Setting aside any pictures, reproduce the data exactly.

[Information supplied]
== Segment start ==

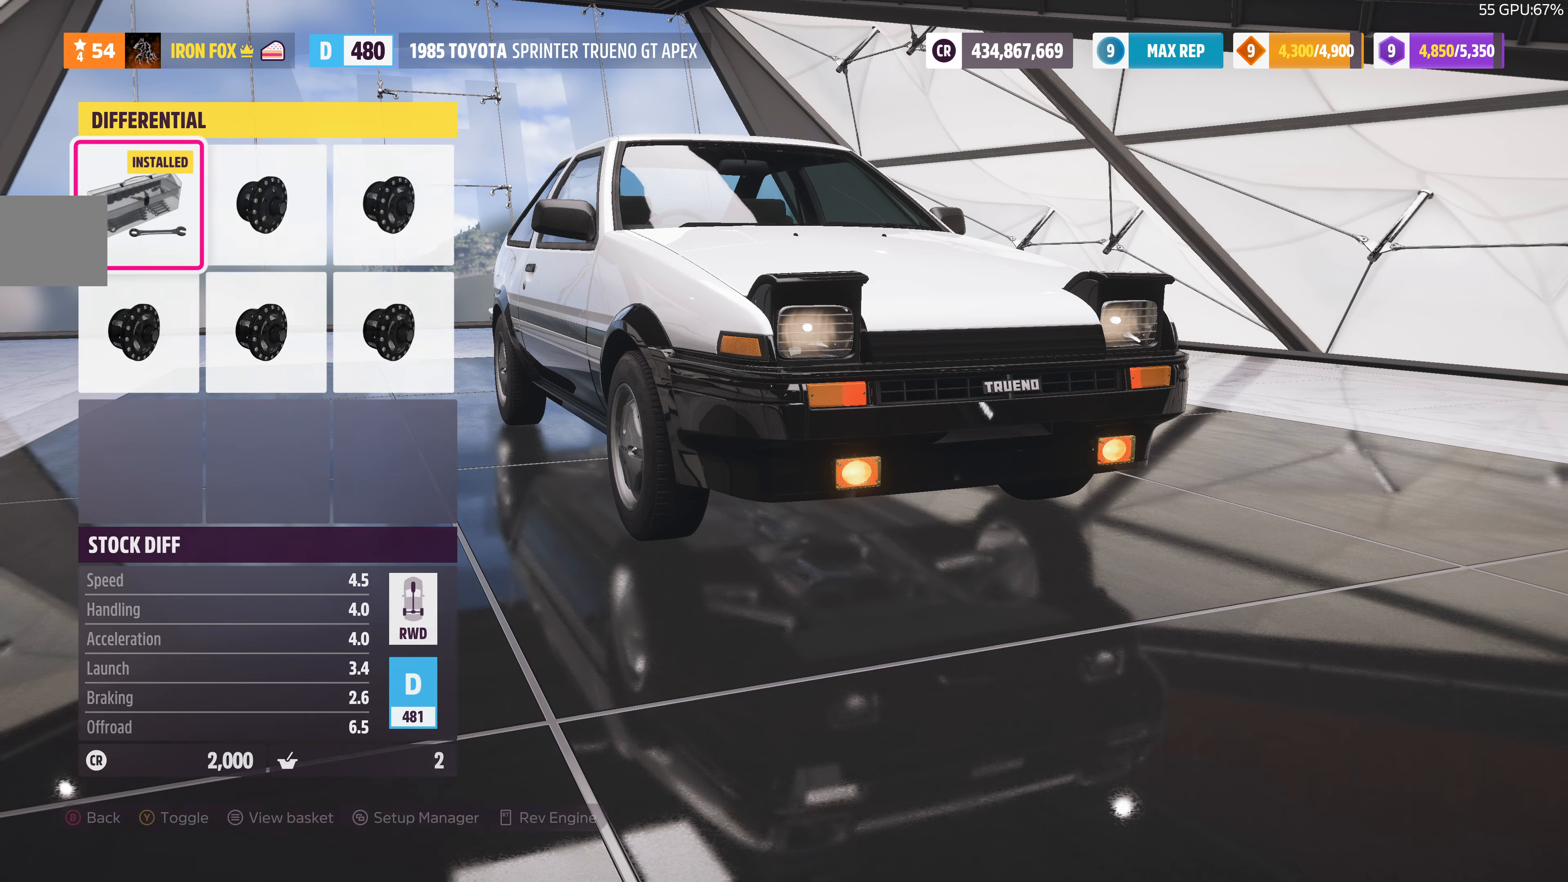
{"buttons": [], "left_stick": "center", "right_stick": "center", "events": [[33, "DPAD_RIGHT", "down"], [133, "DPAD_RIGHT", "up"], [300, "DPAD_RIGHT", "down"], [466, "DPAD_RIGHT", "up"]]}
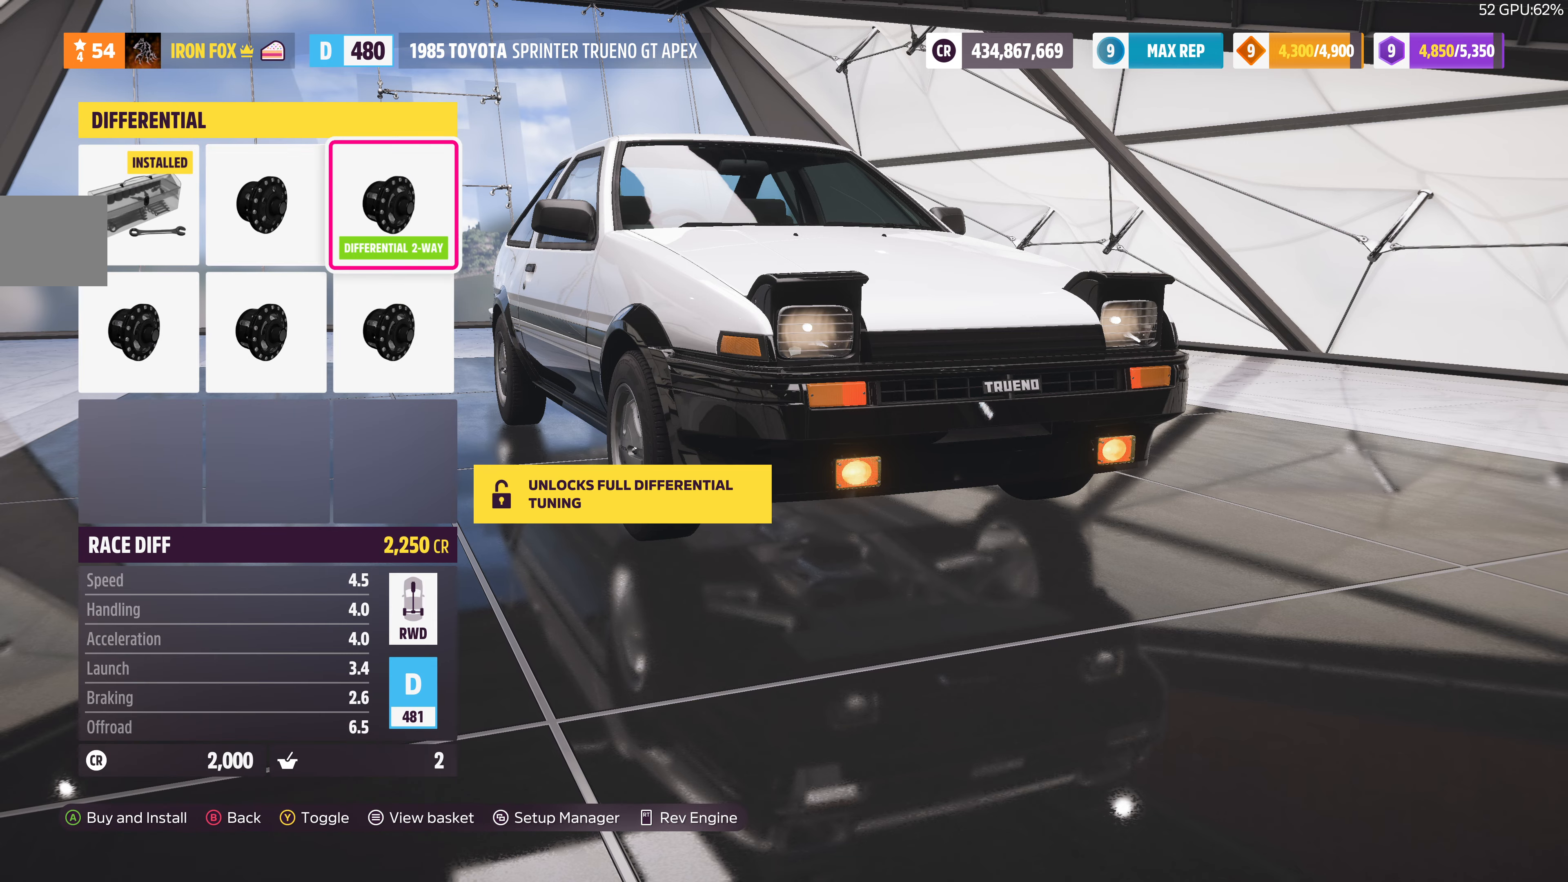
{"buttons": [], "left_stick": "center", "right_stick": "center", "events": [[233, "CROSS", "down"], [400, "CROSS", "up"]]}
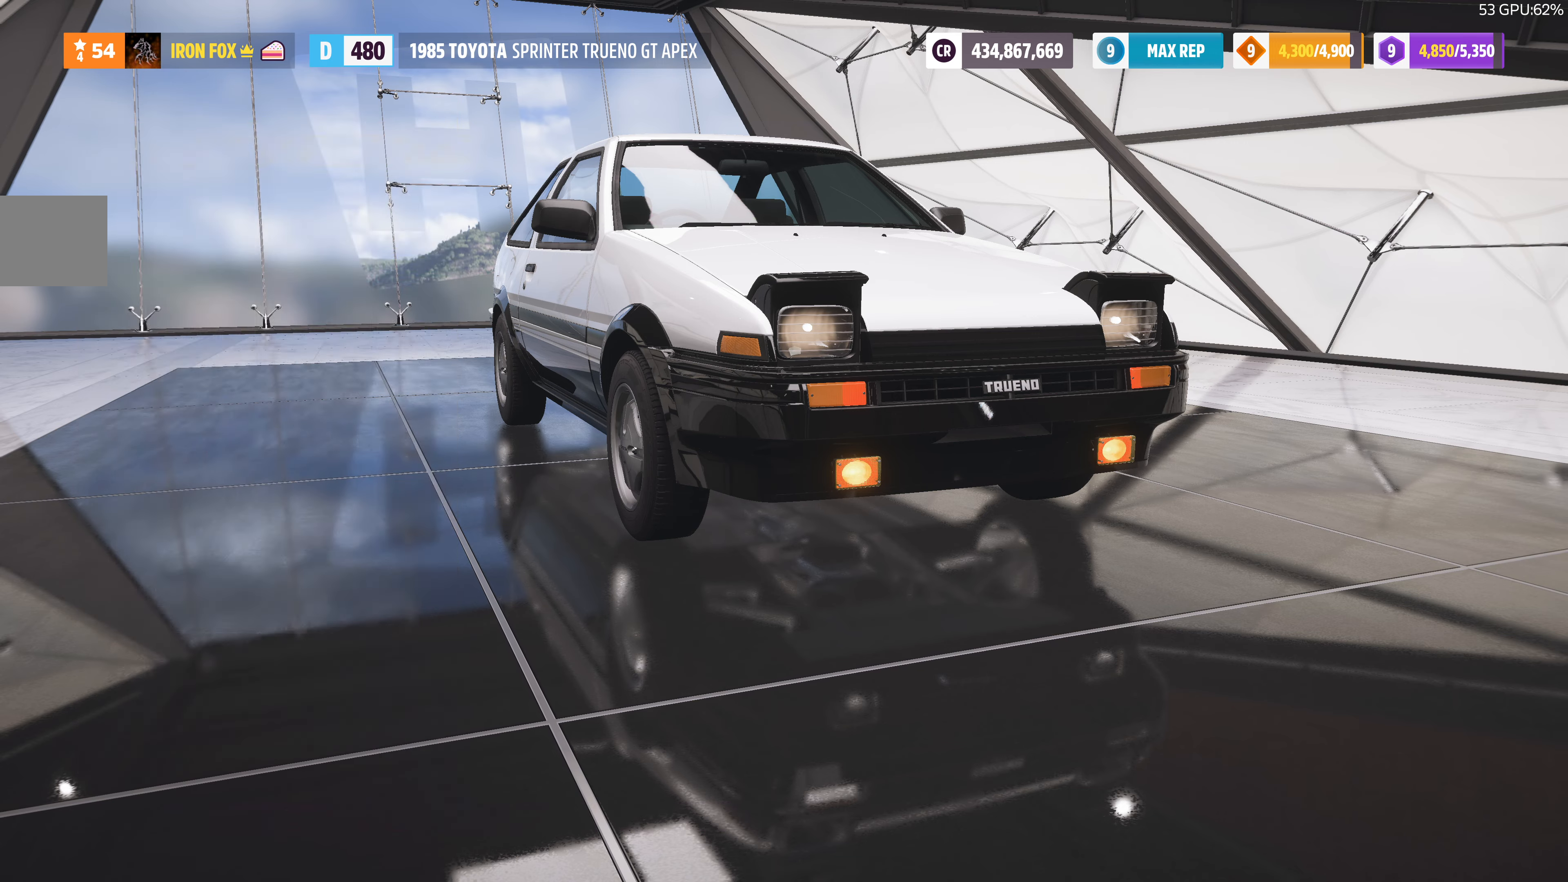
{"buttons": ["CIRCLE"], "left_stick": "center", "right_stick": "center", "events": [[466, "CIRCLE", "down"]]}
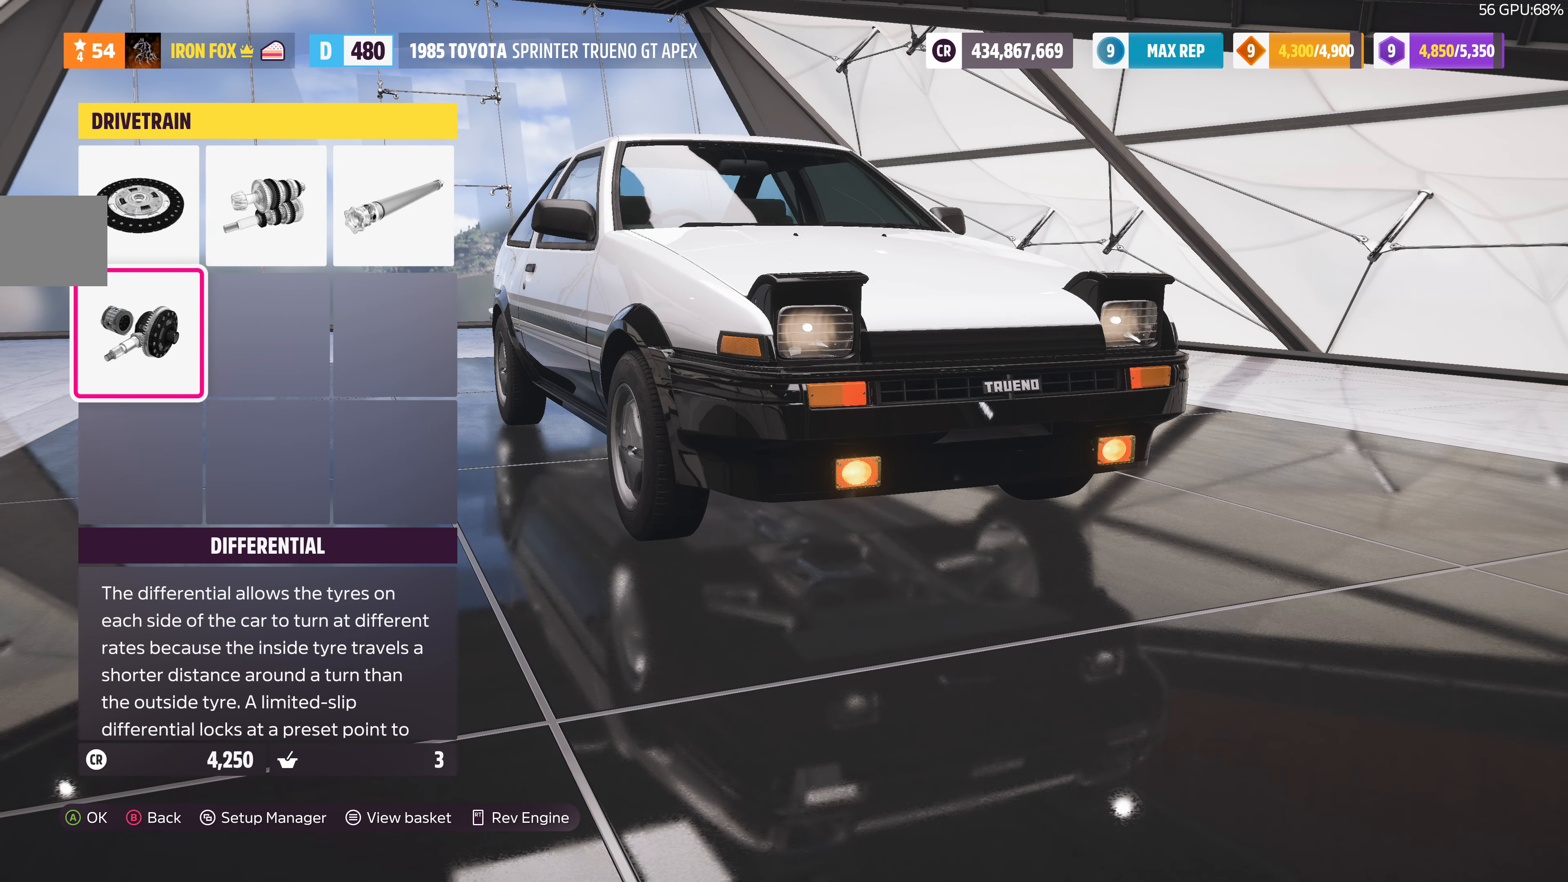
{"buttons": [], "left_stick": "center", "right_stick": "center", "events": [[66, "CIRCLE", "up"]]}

== Segment end ==

[Response to this exercise]
{"buttons": [], "left_stick": "center", "right_stick": "center", "events": [[33, "DPAD_RIGHT", "down"], [133, "DPAD_RIGHT", "up"], [300, "DPAD_RIGHT", "down"], [466, "DPAD_RIGHT", "up"]]}
{"buttons": [], "left_stick": "center", "right_stick": "center", "events": [[233, "CROSS", "down"], [400, "CROSS", "up"]]}
{"buttons": ["CIRCLE"], "left_stick": "center", "right_stick": "center", "events": [[466, "CIRCLE", "down"]]}
{"buttons": [], "left_stick": "center", "right_stick": "center", "events": [[66, "CIRCLE", "up"]]}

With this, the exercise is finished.